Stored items
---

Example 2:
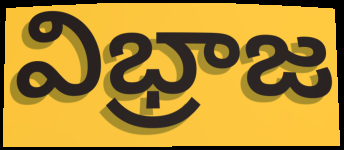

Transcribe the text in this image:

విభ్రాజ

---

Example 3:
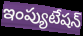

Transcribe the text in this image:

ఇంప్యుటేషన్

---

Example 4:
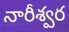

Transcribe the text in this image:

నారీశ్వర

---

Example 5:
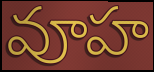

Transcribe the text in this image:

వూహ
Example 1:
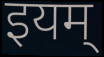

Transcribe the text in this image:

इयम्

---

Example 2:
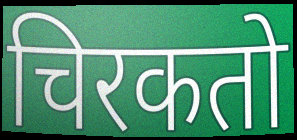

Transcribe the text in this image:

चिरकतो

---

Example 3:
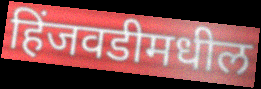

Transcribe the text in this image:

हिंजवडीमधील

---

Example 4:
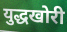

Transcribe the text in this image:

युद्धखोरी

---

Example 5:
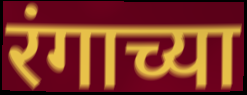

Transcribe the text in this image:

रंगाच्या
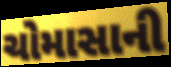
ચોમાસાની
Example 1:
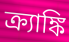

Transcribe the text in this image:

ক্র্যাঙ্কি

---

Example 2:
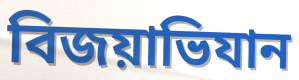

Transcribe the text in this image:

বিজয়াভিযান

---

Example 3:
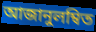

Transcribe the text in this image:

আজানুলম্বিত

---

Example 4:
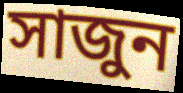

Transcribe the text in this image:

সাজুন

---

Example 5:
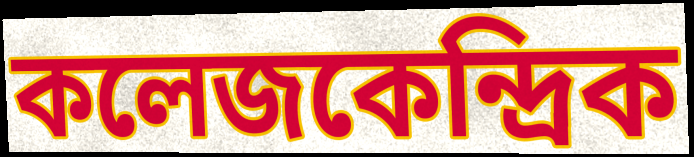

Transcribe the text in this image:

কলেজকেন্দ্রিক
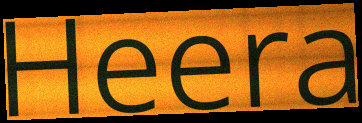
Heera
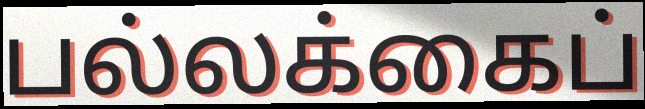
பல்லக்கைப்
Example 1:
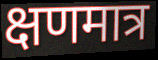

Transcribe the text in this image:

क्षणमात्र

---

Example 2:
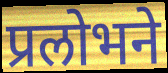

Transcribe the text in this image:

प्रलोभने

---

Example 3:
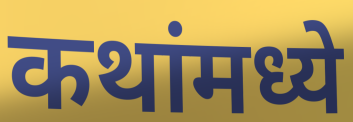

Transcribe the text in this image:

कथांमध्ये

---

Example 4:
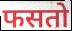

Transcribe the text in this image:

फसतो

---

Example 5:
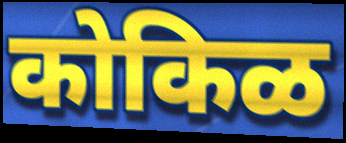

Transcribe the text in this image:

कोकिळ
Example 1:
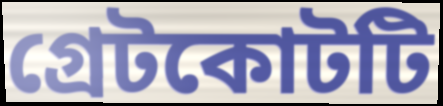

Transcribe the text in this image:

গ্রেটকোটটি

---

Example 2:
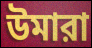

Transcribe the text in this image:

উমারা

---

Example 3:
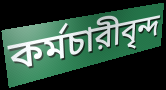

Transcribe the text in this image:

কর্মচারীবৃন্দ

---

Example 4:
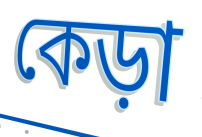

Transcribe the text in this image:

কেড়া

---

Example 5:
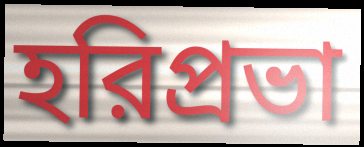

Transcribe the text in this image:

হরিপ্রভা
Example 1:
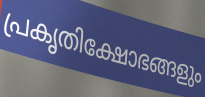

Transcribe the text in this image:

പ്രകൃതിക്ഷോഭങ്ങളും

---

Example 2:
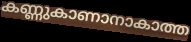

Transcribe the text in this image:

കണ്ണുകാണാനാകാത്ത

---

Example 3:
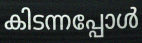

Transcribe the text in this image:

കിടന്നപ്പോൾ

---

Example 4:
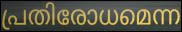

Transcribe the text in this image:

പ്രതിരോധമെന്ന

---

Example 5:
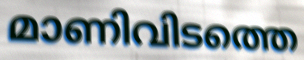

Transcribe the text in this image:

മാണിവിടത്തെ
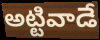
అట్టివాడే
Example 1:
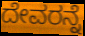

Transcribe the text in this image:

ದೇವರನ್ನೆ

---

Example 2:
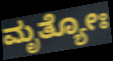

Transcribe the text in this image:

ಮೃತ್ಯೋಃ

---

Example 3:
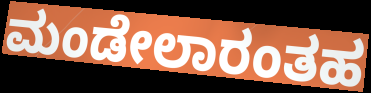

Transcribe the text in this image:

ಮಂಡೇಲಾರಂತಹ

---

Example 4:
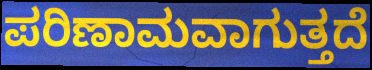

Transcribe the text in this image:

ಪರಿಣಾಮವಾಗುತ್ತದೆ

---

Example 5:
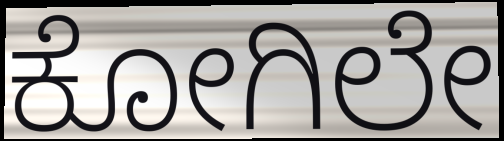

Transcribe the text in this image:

Directions
Reproduce the listing above word for word, leaving out the pictures.

Exercise output
---

Example 2:

Transcribe the text in this image:

విభ్రాజ

---

Example 3:

Transcribe the text in this image:

ఇంప్యుటేషన్

---

Example 4:

Transcribe the text in this image:

నారీశ్వర

---

Example 5:

Transcribe the text in this image:

వూహ
Example 1:

Transcribe the text in this image:

इयम्

---

Example 2:

Transcribe the text in this image:

चिरकतो

---

Example 3:

Transcribe the text in this image:

हिंजवडीमधील

---

Example 4:

Transcribe the text in this image:

युद्धखोरी

---

Example 5:

Transcribe the text in this image:

रंगाच्या
ચોમાસાની
Example 1:

Transcribe the text in this image:

ক্র্যাঙ্কি

---

Example 2:

Transcribe the text in this image:

বিজয়াভিযান

---

Example 3:

Transcribe the text in this image:

আজানুলম্বিত

---

Example 4:

Transcribe the text in this image:

সাজুন

---

Example 5:

Transcribe the text in this image:

কলেজকেন্দ্রিক
Heera
பல்லக்கைப்
Example 1:

Transcribe the text in this image:

क्षणमात्र

---

Example 2:

Transcribe the text in this image:

प्रलोभने

---

Example 3:

Transcribe the text in this image:

कथांमध्ये

---

Example 4:

Transcribe the text in this image:

फसतो

---

Example 5:

Transcribe the text in this image:

कोकिळ
Example 1:

Transcribe the text in this image:

গ্রেটকোটটি

---

Example 2:

Transcribe the text in this image:

উমারা

---

Example 3:

Transcribe the text in this image:

কর্মচারীবৃন্দ

---

Example 4:

Transcribe the text in this image:

কেড়া

---

Example 5:

Transcribe the text in this image:

হরিপ্রভা
Example 1:

Transcribe the text in this image:

പ്രകൃതിക്ഷോഭങ്ങളും

---

Example 2:

Transcribe the text in this image:

കണ്ണുകാണാനാകാത്ത

---

Example 3:

Transcribe the text in this image:

കിടന്നപ്പോൾ

---

Example 4:

Transcribe the text in this image:

പ്രതിരോധമെന്ന

---

Example 5:

Transcribe the text in this image:

മാണിവിടത്തെ
అట్టివాడే
Example 1:

Transcribe the text in this image:

ದೇವರನ್ನೆ

---

Example 2:

Transcribe the text in this image:

ಮೃತ್ಯೋಃ

---

Example 3:

Transcribe the text in this image:

ಮಂಡೇಲಾರಂತಹ

---

Example 4:

Transcribe the text in this image:

ಪರಿಣಾಮವಾಗುತ್ತದೆ

---

Example 5:

Transcribe the text in this image:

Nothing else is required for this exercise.